__WHAT NEEDS TO BE DONE__
Word for word, repeat the entries, minus the pictures.

__PROVIDED DATA__
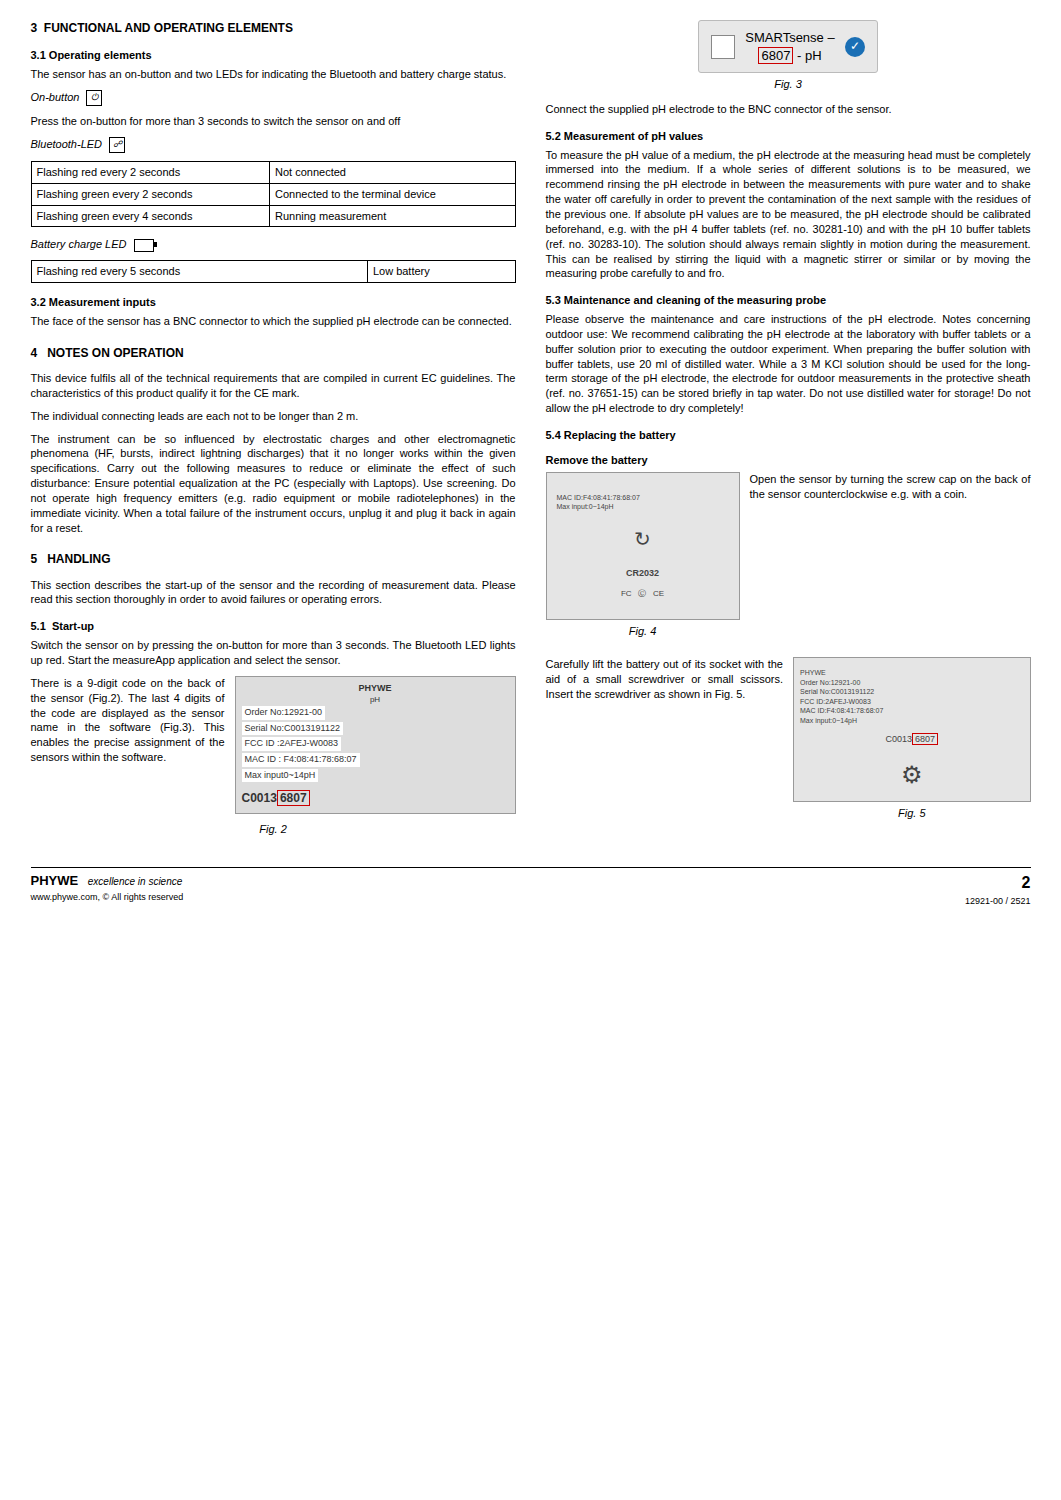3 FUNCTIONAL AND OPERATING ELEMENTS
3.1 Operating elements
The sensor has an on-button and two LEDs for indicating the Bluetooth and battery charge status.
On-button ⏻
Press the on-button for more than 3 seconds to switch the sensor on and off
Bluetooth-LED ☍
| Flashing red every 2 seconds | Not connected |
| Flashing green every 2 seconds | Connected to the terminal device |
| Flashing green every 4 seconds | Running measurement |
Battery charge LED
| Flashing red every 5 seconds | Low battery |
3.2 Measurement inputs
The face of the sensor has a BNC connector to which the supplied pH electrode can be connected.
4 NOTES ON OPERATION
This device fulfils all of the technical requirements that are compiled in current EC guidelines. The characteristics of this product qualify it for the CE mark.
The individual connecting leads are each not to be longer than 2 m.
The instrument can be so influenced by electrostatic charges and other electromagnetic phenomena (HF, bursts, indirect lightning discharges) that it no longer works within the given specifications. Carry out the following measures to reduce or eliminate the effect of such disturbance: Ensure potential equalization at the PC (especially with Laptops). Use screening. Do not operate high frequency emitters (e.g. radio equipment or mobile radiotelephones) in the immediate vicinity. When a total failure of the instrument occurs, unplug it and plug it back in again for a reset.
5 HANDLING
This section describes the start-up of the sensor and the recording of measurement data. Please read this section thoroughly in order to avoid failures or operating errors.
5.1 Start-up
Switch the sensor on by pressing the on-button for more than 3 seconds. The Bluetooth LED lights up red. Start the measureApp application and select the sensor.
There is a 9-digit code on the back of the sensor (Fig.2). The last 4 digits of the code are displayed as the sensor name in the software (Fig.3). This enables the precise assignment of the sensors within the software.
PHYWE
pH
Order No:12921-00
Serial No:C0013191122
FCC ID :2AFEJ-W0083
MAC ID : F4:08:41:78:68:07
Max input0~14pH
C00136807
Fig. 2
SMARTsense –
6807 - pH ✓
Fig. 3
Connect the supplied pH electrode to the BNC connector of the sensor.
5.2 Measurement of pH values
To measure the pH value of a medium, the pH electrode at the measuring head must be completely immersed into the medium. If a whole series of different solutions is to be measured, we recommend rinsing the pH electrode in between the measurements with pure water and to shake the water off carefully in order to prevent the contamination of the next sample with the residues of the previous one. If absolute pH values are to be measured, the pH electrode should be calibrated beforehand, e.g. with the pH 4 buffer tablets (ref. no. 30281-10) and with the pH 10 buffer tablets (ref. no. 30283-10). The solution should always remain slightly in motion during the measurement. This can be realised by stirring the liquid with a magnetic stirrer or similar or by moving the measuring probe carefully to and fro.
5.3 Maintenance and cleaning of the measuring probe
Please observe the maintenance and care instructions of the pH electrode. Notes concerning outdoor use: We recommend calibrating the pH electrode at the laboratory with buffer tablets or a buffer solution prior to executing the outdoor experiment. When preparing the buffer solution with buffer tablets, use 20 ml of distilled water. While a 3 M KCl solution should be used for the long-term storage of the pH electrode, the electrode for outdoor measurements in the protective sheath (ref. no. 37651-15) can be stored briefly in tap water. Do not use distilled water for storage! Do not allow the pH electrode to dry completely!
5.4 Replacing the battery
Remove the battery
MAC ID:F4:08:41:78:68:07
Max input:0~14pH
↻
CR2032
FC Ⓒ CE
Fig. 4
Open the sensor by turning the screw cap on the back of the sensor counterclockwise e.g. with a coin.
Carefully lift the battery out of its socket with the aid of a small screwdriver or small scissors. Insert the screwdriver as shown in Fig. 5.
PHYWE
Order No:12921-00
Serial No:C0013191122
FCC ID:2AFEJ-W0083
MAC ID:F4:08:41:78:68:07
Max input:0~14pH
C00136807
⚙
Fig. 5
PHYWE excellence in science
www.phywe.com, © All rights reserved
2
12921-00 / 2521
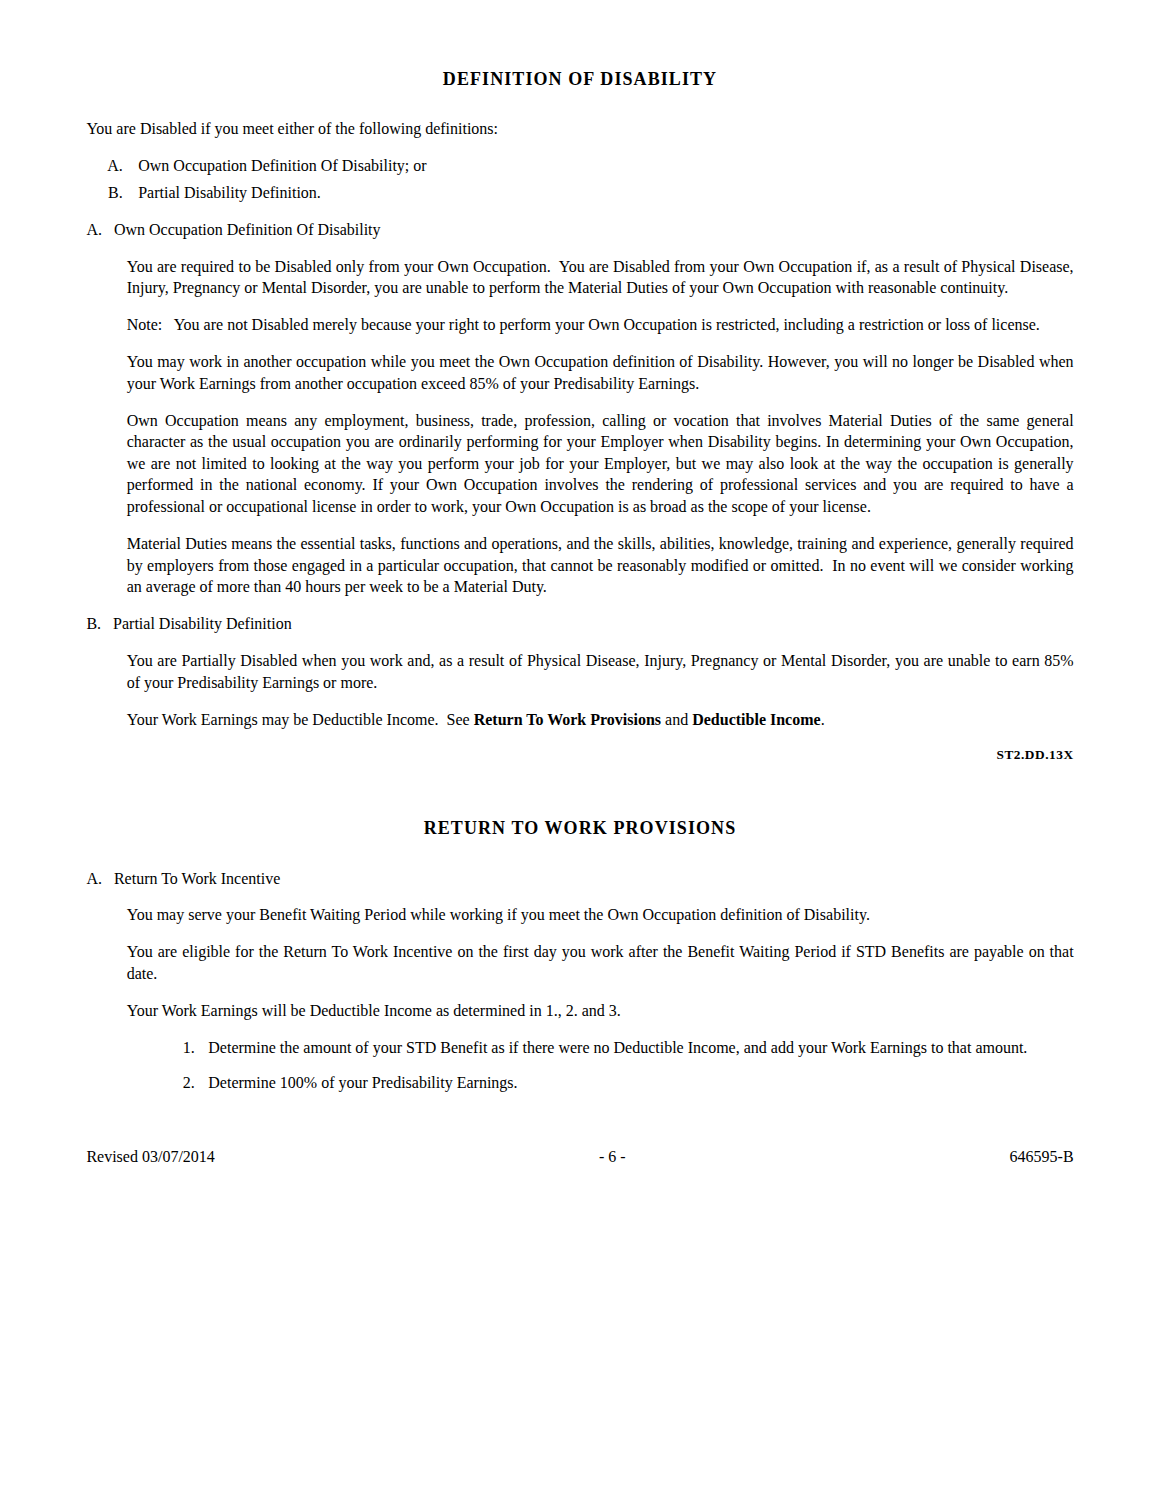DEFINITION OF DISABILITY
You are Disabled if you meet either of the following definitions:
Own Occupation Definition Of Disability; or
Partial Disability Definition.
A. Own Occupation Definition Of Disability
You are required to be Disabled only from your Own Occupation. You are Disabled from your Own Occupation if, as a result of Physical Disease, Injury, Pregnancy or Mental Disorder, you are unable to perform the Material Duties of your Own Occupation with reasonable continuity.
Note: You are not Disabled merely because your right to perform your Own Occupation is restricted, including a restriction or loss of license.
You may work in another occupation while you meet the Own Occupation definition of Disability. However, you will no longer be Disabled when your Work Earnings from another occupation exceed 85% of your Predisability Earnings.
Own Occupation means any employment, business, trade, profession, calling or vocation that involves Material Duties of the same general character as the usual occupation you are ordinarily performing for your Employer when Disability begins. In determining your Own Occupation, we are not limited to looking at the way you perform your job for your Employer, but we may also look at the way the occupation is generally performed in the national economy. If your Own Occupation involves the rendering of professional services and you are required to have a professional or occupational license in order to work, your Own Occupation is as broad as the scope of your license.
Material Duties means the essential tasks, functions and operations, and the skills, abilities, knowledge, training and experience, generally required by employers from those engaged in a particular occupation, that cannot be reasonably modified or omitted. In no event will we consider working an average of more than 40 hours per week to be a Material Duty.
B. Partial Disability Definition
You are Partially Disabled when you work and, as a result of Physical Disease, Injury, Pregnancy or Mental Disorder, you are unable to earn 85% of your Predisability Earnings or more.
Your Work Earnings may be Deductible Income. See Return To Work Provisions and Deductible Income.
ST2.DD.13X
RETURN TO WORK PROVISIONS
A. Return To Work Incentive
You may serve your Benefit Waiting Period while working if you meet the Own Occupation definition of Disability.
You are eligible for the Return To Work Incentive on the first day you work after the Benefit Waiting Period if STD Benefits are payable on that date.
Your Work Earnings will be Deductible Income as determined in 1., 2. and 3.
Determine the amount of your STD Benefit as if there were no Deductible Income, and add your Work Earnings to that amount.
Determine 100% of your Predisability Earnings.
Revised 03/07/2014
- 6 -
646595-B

__SOLVED PROBLEM__
3 FUNCTIONAL AND OPERATING ELEMENTS
3.1 Operating elements
The sensor has an on-button and two LEDs for indicating the Bluetooth and battery charge status.
On-button ⏻
Press the on-button for more than 3 seconds to switch the sensor on and off
Bluetooth-LED ☍
| Flashing red every 2 seconds | Not connected |
| Flashing green every 2 seconds | Connected to the terminal device |
| Flashing green every 4 seconds | Running measurement |
Battery charge LED
| Flashing red every 5 seconds | Low battery |
3.2 Measurement inputs
The face of the sensor has a BNC connector to which the supplied pH electrode can be connected.
4 NOTES ON OPERATION
This device fulfils all of the technical requirements that are compiled in current EC guidelines. The characteristics of this product qualify it for the CE mark.
The individual connecting leads are each not to be longer than 2 m.
The instrument can be so influenced by electrostatic charges and other electromagnetic phenomena (HF, bursts, indirect lightning discharges) that it no longer works within the given specifications. Carry out the following measures to reduce or eliminate the effect of such disturbance: Ensure potential equalization at the PC (especially with Laptops). Use screening. Do not operate high frequency emitters (e.g. radio equipment or mobile radiotelephones) in the immediate vicinity. When a total failure of the instrument occurs, unplug it and plug it back in again for a reset.
5 HANDLING
This section describes the start-up of the sensor and the recording of measurement data. Please read this section thoroughly in order to avoid failures or operating errors.
5.1 Start-up
Switch the sensor on by pressing the on-button for more than 3 seconds. The Bluetooth LED lights up red. Start the measureApp application and select the sensor.
There is a 9-digit code on the back of the sensor (Fig.2). The last 4 digits of the code are displayed as the sensor name in the software (Fig.3). This enables the precise assignment of the sensors within the software.
PHYWE
pH
Order No:12921-00
Serial No:C0013191122
FCC ID :2AFEJ-W0083
MAC ID : F4:08:41:78:68:07
Max input0~14pH
C00136807
Fig. 2
SMARTsense –
6807 - pH ✓
Fig. 3
Connect the supplied pH electrode to the BNC connector of the sensor.
5.2 Measurement of pH values
To measure the pH value of a medium, the pH electrode at the measuring head must be completely immersed into the medium. If a whole series of different solutions is to be measured, we recommend rinsing the pH electrode in between the measurements with pure water and to shake the water off carefully in order to prevent the contamination of the next sample with the residues of the previous one. If absolute pH values are to be measured, the pH electrode should be calibrated beforehand, e.g. with the pH 4 buffer tablets (ref. no. 30281-10) and with the pH 10 buffer tablets (ref. no. 30283-10). The solution should always remain slightly in motion during the measurement. This can be realised by stirring the liquid with a magnetic stirrer or similar or by moving the measuring probe carefully to and fro.
5.3 Maintenance and cleaning of the measuring probe
Please observe the maintenance and care instructions of the pH electrode. Notes concerning outdoor use: We recommend calibrating the pH electrode at the laboratory with buffer tablets or a buffer solution prior to executing the outdoor experiment. When preparing the buffer solution with buffer tablets, use 20 ml of distilled water. While a 3 M KCl solution should be used for the long-term storage of the pH electrode, the electrode for outdoor measurements in the protective sheath (ref. no. 37651-15) can be stored briefly in tap water. Do not use distilled water for storage! Do not allow the pH electrode to dry completely!
5.4 Replacing the battery
Remove the battery
MAC ID:F4:08:41:78:68:07
Max input:0~14pH
↻
CR2032
FC Ⓒ CE
Fig. 4
Open the sensor by turning the screw cap on the back of the sensor counterclockwise e.g. with a coin.
Carefully lift the battery out of its socket with the aid of a small screwdriver or small scissors. Insert the screwdriver as shown in Fig. 5.
PHYWE
Order No:12921-00
Serial No:C0013191122
FCC ID:2AFEJ-W0083
MAC ID:F4:08:41:78:68:07
Max input:0~14pH
C00136807
⚙
Fig. 5
PHYWE excellence in science
www.phywe.com, © All rights reserved
2
12921-00 / 2521
DEFINITION OF DISABILITY
You are Disabled if you meet either of the following definitions:
Own Occupation Definition Of Disability; or
Partial Disability Definition.
A. Own Occupation Definition Of Disability
You are required to be Disabled only from your Own Occupation. You are Disabled from your Own Occupation if, as a result of Physical Disease, Injury, Pregnancy or Mental Disorder, you are unable to perform the Material Duties of your Own Occupation with reasonable continuity.
Note: You are not Disabled merely because your right to perform your Own Occupation is restricted, including a restriction or loss of license.
You may work in another occupation while you meet the Own Occupation definition of Disability. However, you will no longer be Disabled when your Work Earnings from another occupation exceed 85% of your Predisability Earnings.
Own Occupation means any employment, business, trade, profession, calling or vocation that involves Material Duties of the same general character as the usual occupation you are ordinarily performing for your Employer when Disability begins. In determining your Own Occupation, we are not limited to looking at the way you perform your job for your Employer, but we may also look at the way the occupation is generally performed in the national economy. If your Own Occupation involves the rendering of professional services and you are required to have a professional or occupational license in order to work, your Own Occupation is as broad as the scope of your license.
Material Duties means the essential tasks, functions and operations, and the skills, abilities, knowledge, training and experience, generally required by employers from those engaged in a particular occupation, that cannot be reasonably modified or omitted. In no event will we consider working an average of more than 40 hours per week to be a Material Duty.
B. Partial Disability Definition
You are Partially Disabled when you work and, as a result of Physical Disease, Injury, Pregnancy or Mental Disorder, you are unable to earn 85% of your Predisability Earnings or more.
Your Work Earnings may be Deductible Income. See Return To Work Provisions and Deductible Income.
ST2.DD.13X
RETURN TO WORK PROVISIONS
A. Return To Work Incentive
You may serve your Benefit Waiting Period while working if you meet the Own Occupation definition of Disability.
You are eligible for the Return To Work Incentive on the first day you work after the Benefit Waiting Period if STD Benefits are payable on that date.
Your Work Earnings will be Deductible Income as determined in 1., 2. and 3.
Determine the amount of your STD Benefit as if there were no Deductible Income, and add your Work Earnings to that amount.
Determine 100% of your Predisability Earnings.
Revised 03/07/2014
- 6 -
646595-B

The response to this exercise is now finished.